General News of Friday, 6 October 2017
President Nana Addo Dankwa Akufo-Addo has called on churches to support the government’s effort to stop illegal mining, which is threatening the environment and human survival.
He said offering such support should be the commitment of all churches that believed in the creative order and beauty of God.
In an address read on his behalf at the opening of the Fourth African Forum on Religion and Government (AFREG), at Elmina in the Central Region last Tuesday, the President said: “The Bible has charged us to keep and till the land and to preserve it for future generations.”
The four-day forum, held on the theme: “Africans rising together-Reconciliation and reconstruction,” was to promote deep spirituality among African leaders that is God-centred and relevant to the African context and promote a moral vision for Africa based on deeply personalised, agreed-upon moral values.
President Akufo-Addo said the continent owed it a sacred duty to protect and preserve the environment, stressing that the environment must be protected at all costs.
He said the diverse background of the church’s members served as a unifying factor necessary for nation building and regional integration.
“What the government wants from the church is for it to emphasise and teach its huge following, more committedly, the relevance and practice of good governance, integrity, hard work, excellence and cleanliness.”
On education, President Akufo-Addo said the government’s commitment was to reduce illiteracy and possibly eradicate it by making it possible to educate every child through the Free Senior High School (SHS) policy.

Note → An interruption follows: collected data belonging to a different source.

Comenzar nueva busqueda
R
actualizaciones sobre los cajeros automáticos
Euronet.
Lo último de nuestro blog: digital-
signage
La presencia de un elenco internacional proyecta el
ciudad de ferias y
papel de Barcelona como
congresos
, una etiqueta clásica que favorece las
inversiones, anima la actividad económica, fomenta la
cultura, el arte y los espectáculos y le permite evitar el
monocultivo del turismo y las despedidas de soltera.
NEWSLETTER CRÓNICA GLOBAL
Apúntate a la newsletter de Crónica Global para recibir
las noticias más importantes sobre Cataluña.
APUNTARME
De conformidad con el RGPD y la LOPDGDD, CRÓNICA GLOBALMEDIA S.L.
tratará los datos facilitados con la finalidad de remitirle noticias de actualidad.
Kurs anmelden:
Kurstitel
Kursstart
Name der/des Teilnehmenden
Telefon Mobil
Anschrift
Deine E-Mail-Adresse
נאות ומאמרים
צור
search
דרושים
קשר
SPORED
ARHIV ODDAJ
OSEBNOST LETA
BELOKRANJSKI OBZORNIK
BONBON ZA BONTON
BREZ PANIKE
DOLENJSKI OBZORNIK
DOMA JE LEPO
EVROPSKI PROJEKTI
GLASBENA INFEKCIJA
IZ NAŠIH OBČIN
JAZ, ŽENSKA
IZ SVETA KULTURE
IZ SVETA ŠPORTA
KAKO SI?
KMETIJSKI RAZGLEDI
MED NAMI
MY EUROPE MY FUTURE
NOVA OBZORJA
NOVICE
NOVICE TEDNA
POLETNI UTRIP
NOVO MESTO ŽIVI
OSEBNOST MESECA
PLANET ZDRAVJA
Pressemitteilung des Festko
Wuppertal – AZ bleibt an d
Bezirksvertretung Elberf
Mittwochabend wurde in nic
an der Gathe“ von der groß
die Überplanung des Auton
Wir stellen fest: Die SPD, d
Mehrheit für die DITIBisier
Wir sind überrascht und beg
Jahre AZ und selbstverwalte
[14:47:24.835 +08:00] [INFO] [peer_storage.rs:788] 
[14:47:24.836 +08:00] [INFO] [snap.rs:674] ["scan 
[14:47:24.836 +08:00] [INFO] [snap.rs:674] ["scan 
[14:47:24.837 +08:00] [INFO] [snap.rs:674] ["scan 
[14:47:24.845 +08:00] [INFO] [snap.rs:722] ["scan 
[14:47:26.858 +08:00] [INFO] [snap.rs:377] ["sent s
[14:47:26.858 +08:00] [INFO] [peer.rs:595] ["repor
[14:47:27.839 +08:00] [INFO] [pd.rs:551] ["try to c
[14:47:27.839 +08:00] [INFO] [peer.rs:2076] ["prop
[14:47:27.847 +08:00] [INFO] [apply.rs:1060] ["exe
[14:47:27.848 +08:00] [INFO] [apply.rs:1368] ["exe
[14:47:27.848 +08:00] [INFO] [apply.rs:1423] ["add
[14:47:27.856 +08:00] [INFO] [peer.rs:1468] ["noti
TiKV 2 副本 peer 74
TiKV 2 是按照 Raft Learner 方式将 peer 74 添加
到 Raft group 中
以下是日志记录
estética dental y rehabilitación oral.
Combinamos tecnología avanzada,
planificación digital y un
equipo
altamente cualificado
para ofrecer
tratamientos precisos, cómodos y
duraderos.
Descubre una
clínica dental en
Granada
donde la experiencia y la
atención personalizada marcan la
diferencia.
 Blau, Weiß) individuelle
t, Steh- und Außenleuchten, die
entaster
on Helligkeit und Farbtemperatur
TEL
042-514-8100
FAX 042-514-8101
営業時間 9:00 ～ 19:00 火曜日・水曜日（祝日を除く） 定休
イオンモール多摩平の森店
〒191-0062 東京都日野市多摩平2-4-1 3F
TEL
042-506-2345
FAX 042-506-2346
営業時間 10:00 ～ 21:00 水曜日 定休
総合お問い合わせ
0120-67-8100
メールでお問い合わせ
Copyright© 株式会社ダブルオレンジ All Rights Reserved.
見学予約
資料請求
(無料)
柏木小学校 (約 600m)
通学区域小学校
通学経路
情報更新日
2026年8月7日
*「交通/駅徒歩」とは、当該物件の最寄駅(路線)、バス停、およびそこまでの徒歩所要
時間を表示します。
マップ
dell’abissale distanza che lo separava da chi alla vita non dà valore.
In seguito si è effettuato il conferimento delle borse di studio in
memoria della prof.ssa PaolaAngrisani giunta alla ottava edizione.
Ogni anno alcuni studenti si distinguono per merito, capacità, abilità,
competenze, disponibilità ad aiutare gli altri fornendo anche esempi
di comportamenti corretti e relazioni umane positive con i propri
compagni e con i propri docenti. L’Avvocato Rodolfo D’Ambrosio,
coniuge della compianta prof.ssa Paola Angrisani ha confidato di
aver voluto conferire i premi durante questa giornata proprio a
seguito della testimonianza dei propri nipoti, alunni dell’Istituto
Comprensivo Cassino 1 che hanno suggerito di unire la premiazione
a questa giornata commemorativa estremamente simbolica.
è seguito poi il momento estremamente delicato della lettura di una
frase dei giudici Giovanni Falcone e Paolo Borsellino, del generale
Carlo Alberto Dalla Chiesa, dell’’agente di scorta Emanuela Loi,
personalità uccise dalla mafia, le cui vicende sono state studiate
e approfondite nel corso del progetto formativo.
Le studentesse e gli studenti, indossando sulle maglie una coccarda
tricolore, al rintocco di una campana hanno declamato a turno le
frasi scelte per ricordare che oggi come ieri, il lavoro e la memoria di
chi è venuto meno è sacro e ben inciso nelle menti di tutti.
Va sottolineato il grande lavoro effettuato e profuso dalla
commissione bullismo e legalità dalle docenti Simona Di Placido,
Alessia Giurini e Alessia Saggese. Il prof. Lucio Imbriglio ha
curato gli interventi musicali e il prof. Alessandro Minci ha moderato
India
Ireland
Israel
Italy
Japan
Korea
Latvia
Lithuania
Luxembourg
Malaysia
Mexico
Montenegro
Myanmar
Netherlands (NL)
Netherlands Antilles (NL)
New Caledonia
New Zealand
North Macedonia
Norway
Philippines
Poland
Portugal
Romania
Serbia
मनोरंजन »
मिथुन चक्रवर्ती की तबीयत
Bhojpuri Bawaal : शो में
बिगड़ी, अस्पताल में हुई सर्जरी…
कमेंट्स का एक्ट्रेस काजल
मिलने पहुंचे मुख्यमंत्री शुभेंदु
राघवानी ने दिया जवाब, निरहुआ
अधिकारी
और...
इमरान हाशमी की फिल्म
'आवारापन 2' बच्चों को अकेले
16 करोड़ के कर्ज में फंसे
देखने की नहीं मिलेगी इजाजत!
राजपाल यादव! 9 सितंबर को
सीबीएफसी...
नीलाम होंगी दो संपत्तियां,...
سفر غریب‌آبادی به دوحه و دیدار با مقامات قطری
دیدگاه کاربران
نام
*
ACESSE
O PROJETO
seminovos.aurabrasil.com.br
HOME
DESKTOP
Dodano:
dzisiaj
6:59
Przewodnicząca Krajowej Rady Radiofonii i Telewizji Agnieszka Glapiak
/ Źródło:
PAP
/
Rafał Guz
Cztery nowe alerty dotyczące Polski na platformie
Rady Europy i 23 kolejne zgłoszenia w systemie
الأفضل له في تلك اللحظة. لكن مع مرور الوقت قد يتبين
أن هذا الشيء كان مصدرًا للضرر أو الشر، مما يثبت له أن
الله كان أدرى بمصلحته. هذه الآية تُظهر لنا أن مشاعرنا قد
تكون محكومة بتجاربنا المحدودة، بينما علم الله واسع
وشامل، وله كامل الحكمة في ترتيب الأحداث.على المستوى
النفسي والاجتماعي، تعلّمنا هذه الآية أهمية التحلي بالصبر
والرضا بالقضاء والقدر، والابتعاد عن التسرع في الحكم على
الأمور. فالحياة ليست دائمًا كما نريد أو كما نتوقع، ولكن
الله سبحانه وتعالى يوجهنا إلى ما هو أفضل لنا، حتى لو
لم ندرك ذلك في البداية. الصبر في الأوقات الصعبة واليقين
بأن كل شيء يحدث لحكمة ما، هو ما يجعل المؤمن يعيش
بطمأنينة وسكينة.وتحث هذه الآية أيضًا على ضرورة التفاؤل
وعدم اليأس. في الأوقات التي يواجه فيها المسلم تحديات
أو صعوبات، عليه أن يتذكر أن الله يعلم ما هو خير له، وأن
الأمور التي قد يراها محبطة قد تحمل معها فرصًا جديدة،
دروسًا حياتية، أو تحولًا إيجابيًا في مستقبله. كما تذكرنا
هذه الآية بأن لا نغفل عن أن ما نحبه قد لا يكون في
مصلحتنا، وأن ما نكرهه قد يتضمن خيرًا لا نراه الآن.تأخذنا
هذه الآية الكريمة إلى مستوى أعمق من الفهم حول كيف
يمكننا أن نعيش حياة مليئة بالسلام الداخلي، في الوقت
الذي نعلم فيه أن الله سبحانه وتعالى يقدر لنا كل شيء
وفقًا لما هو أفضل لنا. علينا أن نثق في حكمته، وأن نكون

“We are determined to continue through judicious use of state resources.
Maybe other African countries may follow our example to ensure that the African child receives better education to increase knowledge on the continent. Africa must not perish for lack of knowledge,” the President added.
President Akufo-Addo underscored the need for African leaders to rise tall through science and technological education of the younger generation and for the continent to be liberated through hard work and determination.
“Our younger people are desperately looking for jobs and we must not fail them. We need to direct our attention through proper education that provides them with skills for entrepreneurship,” he said.
Diversity of opinion
For his part, Mr Paul Yaw Boateng, a Member of the House of Lords in the British Parliament, called on African leaders to embrace the diversity of opinion, adding that “we don’t need to feel ashamed about our diversity of opinion”.
He described racism as a sin, saying: “Bigotry, prejudice of one racial or tribal group over the other is a sin.”
He bemoaned the current practice of child trafficking and underscored the need to prevent such practices.
The Founder, President of Operation Africa, a radio programme in French in the Democratic Republic of Congo, Rev. Dr Emmanuel Tshilenga, said African leaders could only progress when they realised that they were part of society.